Inne ledwo wytrzymują podczas wykonywania jej ćwiczeń, ale te, które zaczęły już się nie poddają, bo wiedzą, że zaraz z ekranu usłyszą Ewę i jej „już po krzyku”.
3 kwietnia 2013 roku w Warszawskim Empiku Junior odbyła się premiera debiutanckiej książki Ewy Chodakowskiej i Lefterisa Kavoukisa pt. ”Zmień swoje życie z Ewą Chodakowską”. Rozmowie Ewy z Ulą Chincz (prowadzącą program telewizyjny ”Pytanie na śniadanie”) przysłuchiwało się wiele kobiet, na widowni znalazło się również kilku Panów.
Ewa w ręce ćwiczących z nią osób przekazuje książkę opartą na swoim profilu na Faceboooku i interakcji z ponad 250 tysiącami jego czytelników. Ponad półtora roczna praca jej i Lefterisa przelana została na papier. W książce Ewa przedstawia swoje holistyczne podejście do życia. Jest w niej dużo motywacji, która według autorki „musi współgrać z treningiem i zdrowym odżywianiem”. Każda ze stron ma popychać do działania, dodawać skrzydeł. Wspierać i wspomagać zmiany, jakie w czytelniczce zachodzić będą nie tylko na ciele, ale i w duszy. „Wszystko zaczyna się w naszej głowie” mówi Ewa, namawiając kobiety do tego by stały się „zdrowymi egoistkami”. Takimi, które nie czują wyrzutów sumienia, gdy poświęcają sobie czas. Takimi, które czerpiąc z ćwiczeń energię będą przekazywały ją najbliższym i całemu światu.
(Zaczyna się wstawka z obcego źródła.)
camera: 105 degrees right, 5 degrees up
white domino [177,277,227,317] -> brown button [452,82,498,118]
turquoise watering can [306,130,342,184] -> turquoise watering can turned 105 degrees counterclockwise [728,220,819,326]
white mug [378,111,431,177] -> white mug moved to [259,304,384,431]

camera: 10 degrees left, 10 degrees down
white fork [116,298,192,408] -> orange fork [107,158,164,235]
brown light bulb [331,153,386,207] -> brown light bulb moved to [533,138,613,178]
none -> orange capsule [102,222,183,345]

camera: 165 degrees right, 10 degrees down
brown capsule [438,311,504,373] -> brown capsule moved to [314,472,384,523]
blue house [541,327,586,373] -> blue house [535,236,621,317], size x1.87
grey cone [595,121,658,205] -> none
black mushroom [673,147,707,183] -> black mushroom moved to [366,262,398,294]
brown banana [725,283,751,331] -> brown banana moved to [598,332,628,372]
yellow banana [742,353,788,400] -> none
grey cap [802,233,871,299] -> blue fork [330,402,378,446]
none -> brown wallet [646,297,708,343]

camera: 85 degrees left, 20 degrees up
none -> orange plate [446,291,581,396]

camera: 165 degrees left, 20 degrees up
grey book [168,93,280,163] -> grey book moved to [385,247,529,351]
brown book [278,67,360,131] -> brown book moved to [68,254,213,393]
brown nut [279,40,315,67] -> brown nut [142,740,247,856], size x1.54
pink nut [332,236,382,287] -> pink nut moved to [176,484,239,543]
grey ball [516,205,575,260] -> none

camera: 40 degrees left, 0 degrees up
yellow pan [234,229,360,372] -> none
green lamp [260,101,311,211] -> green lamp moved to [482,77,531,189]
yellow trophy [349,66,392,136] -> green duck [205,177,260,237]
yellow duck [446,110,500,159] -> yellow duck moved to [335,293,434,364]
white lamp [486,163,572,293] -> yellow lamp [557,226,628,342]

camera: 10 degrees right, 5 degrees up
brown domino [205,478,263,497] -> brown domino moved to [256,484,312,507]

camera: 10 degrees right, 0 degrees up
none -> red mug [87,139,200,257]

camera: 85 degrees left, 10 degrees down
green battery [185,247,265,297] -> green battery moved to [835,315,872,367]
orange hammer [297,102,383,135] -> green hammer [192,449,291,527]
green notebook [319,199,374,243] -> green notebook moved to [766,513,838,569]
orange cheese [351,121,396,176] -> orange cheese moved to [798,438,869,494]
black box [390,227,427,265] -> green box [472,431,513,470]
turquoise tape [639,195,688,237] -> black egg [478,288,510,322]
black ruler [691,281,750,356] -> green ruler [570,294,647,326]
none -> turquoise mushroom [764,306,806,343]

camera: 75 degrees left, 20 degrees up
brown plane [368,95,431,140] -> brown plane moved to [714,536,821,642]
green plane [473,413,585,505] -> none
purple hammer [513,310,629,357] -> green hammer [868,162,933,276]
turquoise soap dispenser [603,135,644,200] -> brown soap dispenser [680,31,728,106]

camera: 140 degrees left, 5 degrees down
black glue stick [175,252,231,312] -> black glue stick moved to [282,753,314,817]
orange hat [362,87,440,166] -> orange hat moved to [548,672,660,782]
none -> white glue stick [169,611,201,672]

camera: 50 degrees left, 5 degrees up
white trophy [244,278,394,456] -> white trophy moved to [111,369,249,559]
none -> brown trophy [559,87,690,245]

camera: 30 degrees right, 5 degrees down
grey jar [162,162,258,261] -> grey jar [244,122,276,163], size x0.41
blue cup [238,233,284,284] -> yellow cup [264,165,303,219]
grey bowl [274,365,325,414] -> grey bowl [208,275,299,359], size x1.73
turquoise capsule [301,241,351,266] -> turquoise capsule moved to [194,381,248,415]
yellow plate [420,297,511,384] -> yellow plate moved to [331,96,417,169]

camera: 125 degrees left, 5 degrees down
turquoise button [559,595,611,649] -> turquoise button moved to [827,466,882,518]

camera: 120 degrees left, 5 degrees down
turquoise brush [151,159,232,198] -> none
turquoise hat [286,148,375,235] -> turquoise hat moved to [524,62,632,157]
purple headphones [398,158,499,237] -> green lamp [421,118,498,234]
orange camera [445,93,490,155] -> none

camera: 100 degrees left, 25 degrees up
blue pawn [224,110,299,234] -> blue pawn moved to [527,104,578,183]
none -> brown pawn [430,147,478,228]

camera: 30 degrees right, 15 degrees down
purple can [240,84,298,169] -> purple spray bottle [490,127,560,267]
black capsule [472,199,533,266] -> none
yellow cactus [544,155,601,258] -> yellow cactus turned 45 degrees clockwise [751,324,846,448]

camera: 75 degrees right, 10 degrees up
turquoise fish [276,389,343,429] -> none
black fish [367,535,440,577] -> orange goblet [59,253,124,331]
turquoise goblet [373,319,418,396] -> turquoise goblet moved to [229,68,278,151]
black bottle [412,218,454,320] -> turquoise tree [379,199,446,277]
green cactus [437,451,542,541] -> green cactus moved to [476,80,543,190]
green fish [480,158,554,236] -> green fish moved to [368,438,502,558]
„Zmień swoje życie z Ewą Chodakowską” to według Ewy „gotowy przepis na sukces” i „przewodnik po drodze do szczęścia”. 30 dni, 30 zestawów ćwiczeń po 30 minut i tyle samo jadłospisów to „pełna rewolucja w niemal każdej dziedzinie życia”. Dlaczego 30? „Ponieważ 30 minut dziennie to optymalny czas, aby zaszczepić w sobie miłość do ruchu”. 30 przepisów, które pokażą zdrowe i racjonalne nawyki żywieniowe. 30 dni systematycznej pracy, które na pewno zaowocują wspaniałymi efektami.
Ewa zapytana, przez Ulę „co jest w niej takiego, że zjednuje sobie tyle osób” skromnie odpowiedziała, że „nie ma bladego pojęcia, po prostu robi to, co kocha i stara się dzielić swoją pasją z innymi, bo życzy wszystkim, jak najlepiej”. Kiwaniem głową potwierdzały to obecne pod sceną kobiety. Dla każdej z nich Ewa jest osobistą trenerką, niewątpliwie niedoścignionym wzorem i wielka motywatorką. Niektóre głośno przyznawały się do tego, że ćwiczą z Ewą, a treningi dają im w kość. Często mówią do ekranu telewizora, czy komputera, zdarza się im przeklinać, ledwo poodnoszą się z podłogi, ale po zakończeniu ćwiczeń mają mnóstwo energii i pękają z dumy, że znów się udało.
Przy okazji premiery książki, Ewa mogła poprosić wszystkie Panie, które jeszcze się wahają, czy dadzą radę, czy jest sens wziąć się za siebie i zacząć 30 dniową metamorfozę, by zaufały jej i programowi, które dla nich przygotowała. By zawierzyły w jej plan, który ma poprowadzić je do lepszego życia.